Work order - The lines to copy from the listing below are those that contain the string "left".

Source material -
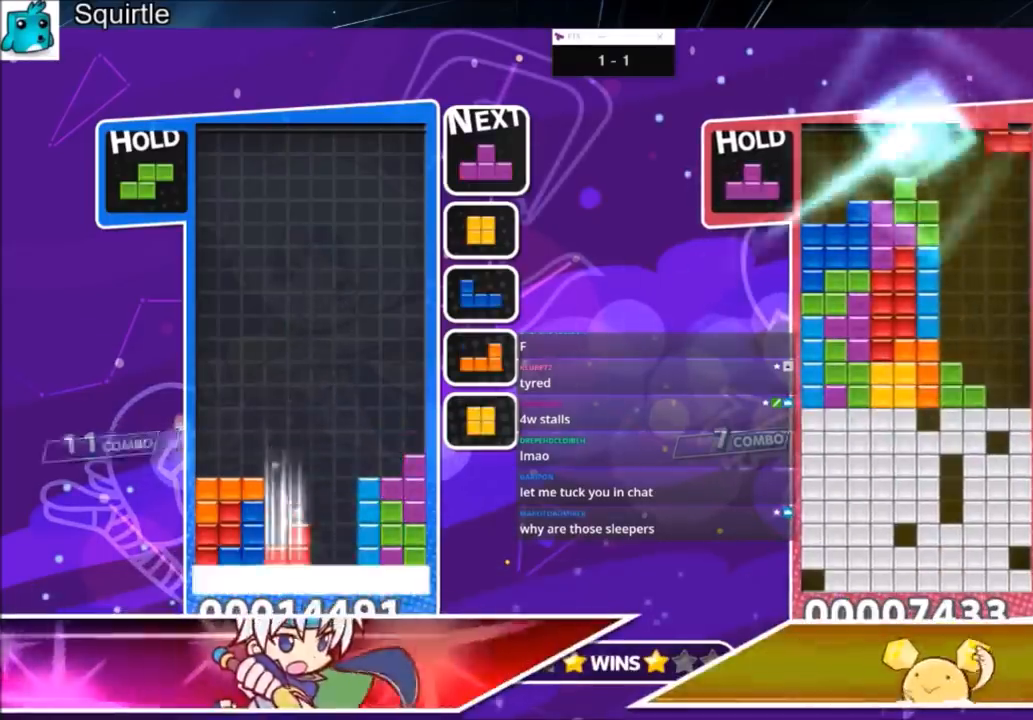
{"keys": [], "events": [[100, "down", "down"], [133, "down", "up"], [200, "down", "down"], [467, "down", "up"]]}
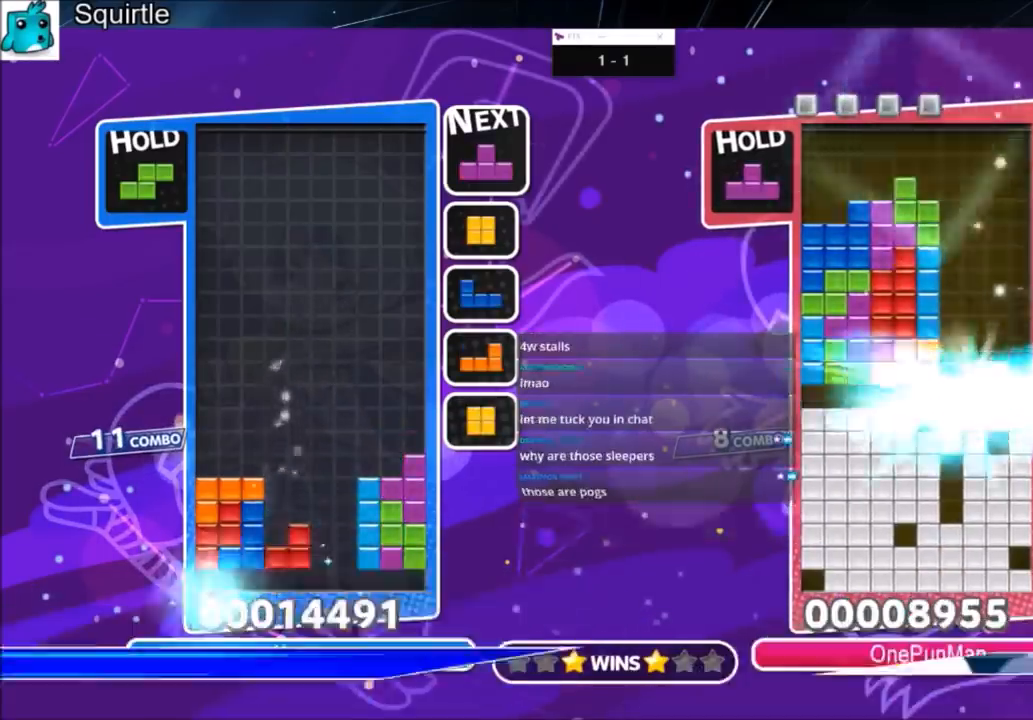
{"keys": ["down", "right"], "events": [[300, "x", "down"], [367, "left", "down"], [400, "down", "down"], [434, "left", "up"], [434, "x", "up"], [501, "right", "down"]]}
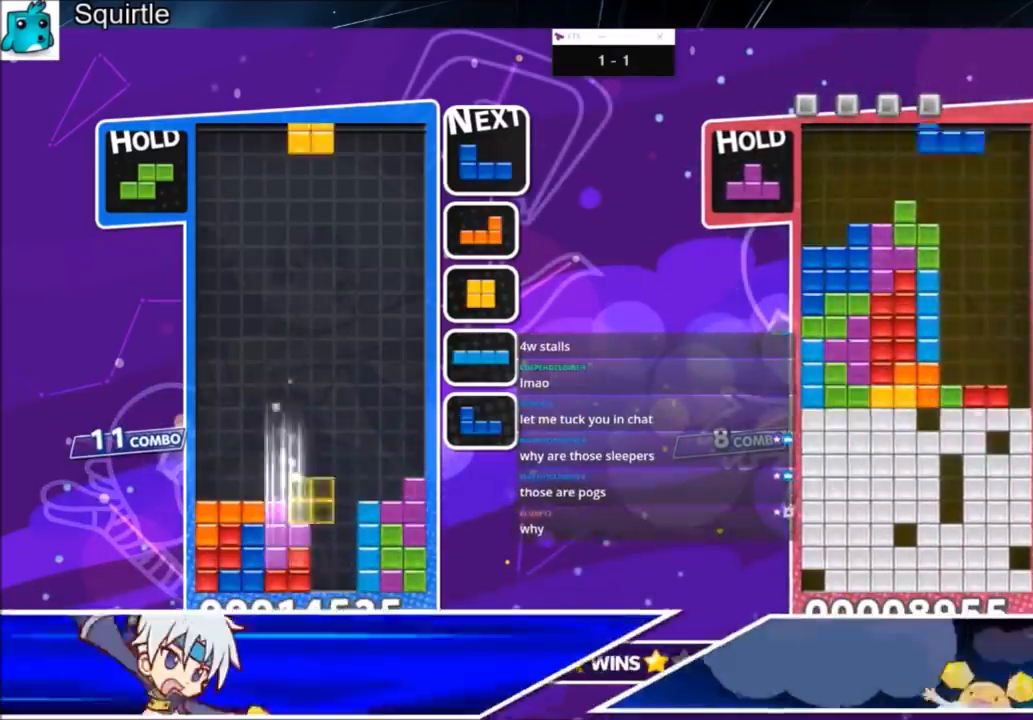
{"keys": [], "events": [[33, "down", "up"], [133, "c", "down"], [367, "c", "up"], [400, "right", "up"], [467, "left", "down"], [500, "left", "up"]]}
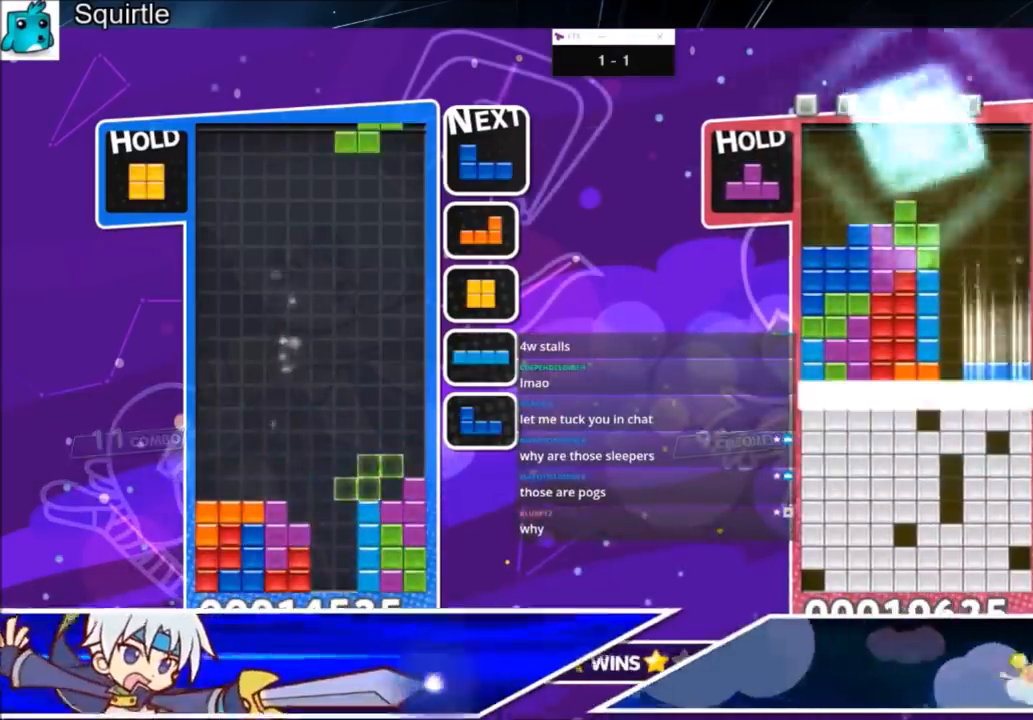
{"keys": ["c", "left"], "events": [[100, "left", "down"], [133, "down", "down"], [300, "down", "up"], [367, "c", "down"]]}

Answer to the exercise -
{"keys": ["down", "right"], "events": [[300, "x", "down"], [367, "left", "down"], [400, "down", "down"], [434, "left", "up"], [434, "x", "up"], [501, "right", "down"]]}
{"keys": [], "events": [[33, "down", "up"], [133, "c", "down"], [367, "c", "up"], [400, "right", "up"], [467, "left", "down"], [500, "left", "up"]]}
{"keys": ["c", "left"], "events": [[100, "left", "down"], [133, "down", "down"], [300, "down", "up"], [367, "c", "down"]]}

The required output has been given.